Federal court | Immigration and Citizenship | Admission | Application for temporary resident or immigrant visa
Husband and wife applicants were citizens of Albania, and two daughters were citizens of United States. Senior immigration officer denied applicants’ application for permanent residence on humanitarian and compassionate grounds. Applicants applied for judicial review. Application granted. Issue was not degree to which applicants had become established, but whether degree of establishment they achieved was such that if required to leave Canada they would experience unusual, undeserved or disproportionate hardship other than hardship normally associated with departure. When officer said that established was what would be expected she meant that applicants’ circumstances were ordinary and there was nothing that would meet hardship test, and that aspect of decision was reasonable.
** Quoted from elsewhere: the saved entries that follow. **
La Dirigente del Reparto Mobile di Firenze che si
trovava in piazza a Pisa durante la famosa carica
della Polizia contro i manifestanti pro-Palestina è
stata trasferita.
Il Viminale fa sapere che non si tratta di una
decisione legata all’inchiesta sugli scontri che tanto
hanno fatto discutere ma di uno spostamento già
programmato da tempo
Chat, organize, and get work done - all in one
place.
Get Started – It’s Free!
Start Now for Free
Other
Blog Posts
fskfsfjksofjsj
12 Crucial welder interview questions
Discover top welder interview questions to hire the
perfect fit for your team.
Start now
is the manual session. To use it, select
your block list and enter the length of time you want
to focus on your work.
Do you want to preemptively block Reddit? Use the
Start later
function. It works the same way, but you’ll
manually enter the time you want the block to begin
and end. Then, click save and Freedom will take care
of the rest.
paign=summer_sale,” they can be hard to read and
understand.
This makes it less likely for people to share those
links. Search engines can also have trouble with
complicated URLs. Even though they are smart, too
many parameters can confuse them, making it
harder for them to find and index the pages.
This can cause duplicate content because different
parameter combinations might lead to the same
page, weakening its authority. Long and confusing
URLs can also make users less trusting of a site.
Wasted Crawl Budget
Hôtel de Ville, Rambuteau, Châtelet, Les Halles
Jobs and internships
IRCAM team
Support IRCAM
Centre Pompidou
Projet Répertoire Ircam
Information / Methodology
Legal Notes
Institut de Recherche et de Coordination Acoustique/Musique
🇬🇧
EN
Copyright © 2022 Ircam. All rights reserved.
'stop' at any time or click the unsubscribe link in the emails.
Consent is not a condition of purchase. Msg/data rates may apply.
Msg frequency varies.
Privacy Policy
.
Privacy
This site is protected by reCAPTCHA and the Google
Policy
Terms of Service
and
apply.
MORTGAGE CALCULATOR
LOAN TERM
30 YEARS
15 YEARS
However, officer’s analysis of best interests of minor daughter was unreasonable because it was unrealistic. Officer had no basis for speculation that daughter spoke Albanian, and it was unreasonable to find daughter to be resilient and able to cope with move from Canada to Albania based on prior move from Michigan to Ontario, as moves were not comparable. It was not reasonable for officer to conclude that Canadian teenagers would take time necessary to maintain friendships with daughter when they were not likely to see her again. It was unreasonable for officer to conclude that best interests of daughter were only impacted in negative manner if her well-being would be in jeopardy in Albania or if she faced impossible feat adapting to life in Albania. Humanitarian and compassionate application was to be reconsidered by another officer.
Shtjefhilaj v. Canada (Minister of Citizenship and Immigration) (2017), 2017 CarswellNat 987, 2017 FC 340, Sandra J. Simpson J. (F.C.).